[python-package] do not copy column-major numpy arrays when creating Dataset #6721

jmoralez · 2024-11-12T22:54:19Z

Changes the logic to flatten the data array to consider its layout:

If the array is Fortran contiguous, then it's flattened as such and passed to the Dataset constructor indicating that the array is column-major, which avoids copying it to make it row-major.
If the array is C contiguous, no copy is made (current behavior).
If the array is not contiguous because it was sliced, then a copy is made to make it C-contiguous (current behavior).

I ran some quick tests with an array of (100k, 50) and the timings to construct the dataset from a C-contiguous and an F-contiguous arrays are roughly the same, so this doesn't introduce extra latency, just avoids the copy.

jmoralez · 2024-11-14T19:44:08Z

This could also be done for the predict portion, i.e.

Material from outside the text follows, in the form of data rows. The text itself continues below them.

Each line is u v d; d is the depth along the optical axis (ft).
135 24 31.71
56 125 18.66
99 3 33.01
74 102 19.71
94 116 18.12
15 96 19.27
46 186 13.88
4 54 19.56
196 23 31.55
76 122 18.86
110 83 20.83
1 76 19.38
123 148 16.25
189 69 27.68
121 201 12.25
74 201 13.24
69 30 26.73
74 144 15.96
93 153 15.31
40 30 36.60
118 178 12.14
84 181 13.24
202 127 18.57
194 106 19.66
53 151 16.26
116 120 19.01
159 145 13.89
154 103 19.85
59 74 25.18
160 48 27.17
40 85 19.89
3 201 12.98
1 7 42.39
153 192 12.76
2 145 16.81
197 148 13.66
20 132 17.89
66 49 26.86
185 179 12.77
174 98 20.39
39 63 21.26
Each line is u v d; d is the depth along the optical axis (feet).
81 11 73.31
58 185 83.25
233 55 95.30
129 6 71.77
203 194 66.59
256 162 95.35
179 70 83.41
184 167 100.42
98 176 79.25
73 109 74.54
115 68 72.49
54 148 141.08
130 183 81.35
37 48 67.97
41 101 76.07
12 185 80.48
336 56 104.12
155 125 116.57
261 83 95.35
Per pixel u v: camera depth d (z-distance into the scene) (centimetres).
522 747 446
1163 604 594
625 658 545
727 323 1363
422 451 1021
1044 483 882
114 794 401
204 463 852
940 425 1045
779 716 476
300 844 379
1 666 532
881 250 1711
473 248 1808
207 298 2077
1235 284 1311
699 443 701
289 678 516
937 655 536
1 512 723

LightGBM/python-package/lightgbm/basic.py

Lines 1268 to 1307 in 5151fe8

    
           def __inner_predict_np2d( 
        
               self, 
        
               mat: np.ndarray, 
        
               start_iteration: int, 
        
               num_iteration: int, 
        
               predict_type: int, 
        
               preds: Optional[np.ndarray], 
        
           ) -> Tuple[np.ndarray, int]: 
        
               if mat.dtype == np.float32 or mat.dtype == np.float64: 
        
                   data = np.asarray(mat.reshape(mat.size), dtype=mat.dtype) 
        
               else:  # change non-float data to float data, need to copy 
        
                   data = np.array(mat.reshape(mat.size), dtype=np.float32) 
        
               ptr_data, type_ptr_data, _ = _c_float_array(data) 
        
               n_preds = self.__get_num_preds( 
        
                   start_iteration=start_iteration, 
        
                   num_iteration=num_iteration, 
        
                   nrow=mat.shape[0], 
        
                   predict_type=predict_type, 
        
               ) 
        
               if preds is None: 
        
                   preds = np.empty(n_preds, dtype=np.float64) 
        
               elif len(preds.shape) != 1 or len(preds) != n_preds: 
        
                   raise ValueError("Wrong length of pre-allocated predict array") 
        
               out_num_preds = ctypes.c_int64(0) 
        
               _safe_call( 
        
                   _LIB.LGBM_BoosterPredictForMat( 
        
                       self._handle, 
        
                       ptr_data, 
        
                       ctypes.c_int(type_ptr_data), 
        
                       ctypes.c_int32(mat.shape[0]), 
        
                       ctypes.c_int32(mat.shape[1]), 
        
                       ctypes.c_int(_C_API_IS_ROW_MAJOR), 
        
                       ctypes.c_int(predict_type), 
        
                       ctypes.c_int(start_iteration), 
        
                       ctypes.c_int(num_iteration), 
        
                       _c_str(self.pred_parameter), 
        
                       ctypes.byref(out_num_preds), 
        
                       preds.ctypes.data_as(ctypes.POINTER(ctypes.c_double)), 
        
                   ) 
        
               )

Please let me know if it's ok to include it here or in a separate PR.

StrikerRUS

LGTM! Thank you for very useful improvement!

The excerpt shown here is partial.